Hello. Today we´re gonna follow the development of the neural tube
and its associated neural crest cells.
Now, before we get started
I´d like to note that the nervous system is incredibly complicated
and you can devote an entire series of lectures just to its formation.
So we´re gonna have some necessary simplifications as we move through this process
but remain relevant to the step one board study that we´re gonna be prepping you for.
Now, one thing I want you to note is that even though there´s a lot of complexity
and formation of the brain, some similarities occur in a lot of different areas.
Most of the central nervous system
and its associated structures like the eye and ear
form from an invagination of ectoderm
that moves into the mesoderm that´s underneath it.
Neural crest cells also migrate into the mesoderm
but then migrate throughout the entire body
to form structures including most of the ganglia of the peripheral nervous system.
And in the process, you´re gonna find ways to connect back to the central nervous system
and the interaction of the motor and sensory activity is gonna be modulated
by the nuclei within the brain and brain stem.
So as we move through different regions in the body,
we´ll see how similar processes take on a slightly different appearance
as we move from the spinal cord into the medulla, pons, midbrain, thalamus and cortex.
Now, let´s jump back to where I left you when we talked about neurulation.
Remember that the notochord present inside the mesoderm
is gonna be signaling for the neural folds to enlarge on either side of the neural groove
and that´s going to cause the neural tube to form
and migrate into the underlining mesenchyme.

### Recorded information
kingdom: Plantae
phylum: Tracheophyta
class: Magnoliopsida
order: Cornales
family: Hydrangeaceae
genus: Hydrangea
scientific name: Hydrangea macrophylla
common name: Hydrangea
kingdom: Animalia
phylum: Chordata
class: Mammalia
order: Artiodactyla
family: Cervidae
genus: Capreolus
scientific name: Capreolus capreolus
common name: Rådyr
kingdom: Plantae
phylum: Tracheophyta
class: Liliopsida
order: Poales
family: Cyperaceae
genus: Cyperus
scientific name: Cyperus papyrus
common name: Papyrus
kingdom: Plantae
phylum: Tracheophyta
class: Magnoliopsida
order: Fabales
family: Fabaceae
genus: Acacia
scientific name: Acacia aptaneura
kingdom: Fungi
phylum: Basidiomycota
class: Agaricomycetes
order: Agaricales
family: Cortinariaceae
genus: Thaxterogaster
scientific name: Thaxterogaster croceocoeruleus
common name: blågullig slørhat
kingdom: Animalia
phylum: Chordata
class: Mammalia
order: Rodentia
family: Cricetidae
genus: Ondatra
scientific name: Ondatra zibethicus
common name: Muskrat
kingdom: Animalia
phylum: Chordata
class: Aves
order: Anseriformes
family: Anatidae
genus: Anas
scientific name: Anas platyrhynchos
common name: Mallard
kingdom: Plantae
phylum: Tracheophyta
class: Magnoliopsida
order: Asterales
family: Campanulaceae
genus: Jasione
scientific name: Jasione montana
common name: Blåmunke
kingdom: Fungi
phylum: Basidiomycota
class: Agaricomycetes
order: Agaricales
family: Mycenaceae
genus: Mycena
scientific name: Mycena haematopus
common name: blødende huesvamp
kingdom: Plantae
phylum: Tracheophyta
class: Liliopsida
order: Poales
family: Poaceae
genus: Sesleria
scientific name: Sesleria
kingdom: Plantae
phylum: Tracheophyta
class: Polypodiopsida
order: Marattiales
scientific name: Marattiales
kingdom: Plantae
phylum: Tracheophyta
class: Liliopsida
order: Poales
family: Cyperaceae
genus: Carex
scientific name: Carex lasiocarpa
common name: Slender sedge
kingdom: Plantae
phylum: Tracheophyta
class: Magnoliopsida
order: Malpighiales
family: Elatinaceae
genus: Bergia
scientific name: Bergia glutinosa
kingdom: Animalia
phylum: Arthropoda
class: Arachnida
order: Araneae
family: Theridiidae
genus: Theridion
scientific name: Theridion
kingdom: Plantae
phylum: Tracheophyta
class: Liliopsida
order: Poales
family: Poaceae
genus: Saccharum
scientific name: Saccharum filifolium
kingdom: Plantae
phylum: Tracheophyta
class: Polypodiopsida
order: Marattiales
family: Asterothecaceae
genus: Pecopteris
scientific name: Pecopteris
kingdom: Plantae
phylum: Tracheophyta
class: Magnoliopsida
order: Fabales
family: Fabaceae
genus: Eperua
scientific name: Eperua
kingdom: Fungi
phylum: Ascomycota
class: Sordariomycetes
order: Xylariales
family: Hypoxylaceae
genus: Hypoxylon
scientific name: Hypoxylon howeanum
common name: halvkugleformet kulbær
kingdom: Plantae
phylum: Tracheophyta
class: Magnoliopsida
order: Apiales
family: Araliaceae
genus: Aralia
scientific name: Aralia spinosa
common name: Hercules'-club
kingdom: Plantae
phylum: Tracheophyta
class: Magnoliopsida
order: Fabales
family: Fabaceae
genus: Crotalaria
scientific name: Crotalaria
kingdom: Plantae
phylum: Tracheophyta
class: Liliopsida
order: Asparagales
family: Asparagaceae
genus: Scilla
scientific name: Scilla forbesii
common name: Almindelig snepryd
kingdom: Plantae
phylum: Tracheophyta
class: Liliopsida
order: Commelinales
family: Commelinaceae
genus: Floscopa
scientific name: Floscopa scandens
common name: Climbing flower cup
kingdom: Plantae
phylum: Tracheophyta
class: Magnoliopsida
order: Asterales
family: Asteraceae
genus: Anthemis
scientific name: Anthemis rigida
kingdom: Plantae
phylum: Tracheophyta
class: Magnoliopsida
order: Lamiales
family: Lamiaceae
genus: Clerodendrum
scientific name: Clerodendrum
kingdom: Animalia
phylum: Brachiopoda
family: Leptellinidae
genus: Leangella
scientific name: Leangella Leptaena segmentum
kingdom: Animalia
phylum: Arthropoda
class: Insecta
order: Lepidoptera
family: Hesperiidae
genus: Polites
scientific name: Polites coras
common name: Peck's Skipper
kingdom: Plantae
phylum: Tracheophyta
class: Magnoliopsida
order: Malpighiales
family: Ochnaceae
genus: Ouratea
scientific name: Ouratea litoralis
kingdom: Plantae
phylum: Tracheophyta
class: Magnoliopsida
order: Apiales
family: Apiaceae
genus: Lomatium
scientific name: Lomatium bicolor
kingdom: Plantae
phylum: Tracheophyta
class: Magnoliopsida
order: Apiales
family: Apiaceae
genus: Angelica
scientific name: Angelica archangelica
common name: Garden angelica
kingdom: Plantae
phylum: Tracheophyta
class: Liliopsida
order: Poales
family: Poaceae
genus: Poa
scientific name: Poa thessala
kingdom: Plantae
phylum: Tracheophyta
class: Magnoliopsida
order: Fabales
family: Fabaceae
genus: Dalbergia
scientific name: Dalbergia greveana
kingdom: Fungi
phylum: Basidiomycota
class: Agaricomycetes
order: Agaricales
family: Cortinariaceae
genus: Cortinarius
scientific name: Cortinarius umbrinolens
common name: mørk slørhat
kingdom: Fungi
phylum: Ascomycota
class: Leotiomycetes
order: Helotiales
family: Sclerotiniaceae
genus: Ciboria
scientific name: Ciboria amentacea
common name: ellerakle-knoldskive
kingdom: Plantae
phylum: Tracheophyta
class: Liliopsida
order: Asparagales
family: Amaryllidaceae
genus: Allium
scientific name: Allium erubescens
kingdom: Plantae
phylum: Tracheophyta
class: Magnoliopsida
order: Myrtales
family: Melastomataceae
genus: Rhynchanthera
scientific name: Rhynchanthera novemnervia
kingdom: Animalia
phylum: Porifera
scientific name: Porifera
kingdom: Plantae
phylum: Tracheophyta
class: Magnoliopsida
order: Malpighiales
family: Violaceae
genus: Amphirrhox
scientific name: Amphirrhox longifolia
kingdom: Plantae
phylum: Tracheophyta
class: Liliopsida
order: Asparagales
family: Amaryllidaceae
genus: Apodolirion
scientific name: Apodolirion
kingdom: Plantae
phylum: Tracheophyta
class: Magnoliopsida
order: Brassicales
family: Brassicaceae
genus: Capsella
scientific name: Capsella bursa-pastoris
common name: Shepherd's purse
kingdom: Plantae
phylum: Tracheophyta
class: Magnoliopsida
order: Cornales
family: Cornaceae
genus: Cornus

### Tasks to complete
• 1. Reproduce the neural tube lecture word for word, beginning at the words "Hello. Today we´re" and stopping after "that´s underneath it.".
• 2. In two sentences, give the gist of the neural tube lecture.

### Answers to the exercises
• 1.
Hello. Today we´re gonna follow the development of the neural tube
and its associated neural crest cells.
Now, before we get started
I´d like to note that the nervous system is incredibly complicated
and you can devote an entire series of lectures just to its formation.
So we´re gonna have some necessary simplifications as we move through this process
but remain relevant to the step one board study that we´re gonna be prepping you for.
Now, one thing I want you to note is that even though there´s a lot of complexity
and formation of the brain, some similarities occur in a lot of different areas.
Most of the central nervous system
and its associated structures like the eye and ear
form from an invagination of ectoderm
that moves into the mesoderm that´s underneath it.

• 2. The lecture follows how the neural tube and its neural crest cells develop, simplifying the complex nervous system while staying relevant to step one board study. Most of the central nervous system, along with the eye and ear, forms from ectoderm folding into the mesoderm beneath it, while neural crest cells move into the mesoderm and then throughout the body to form most ganglia of the peripheral nervous system.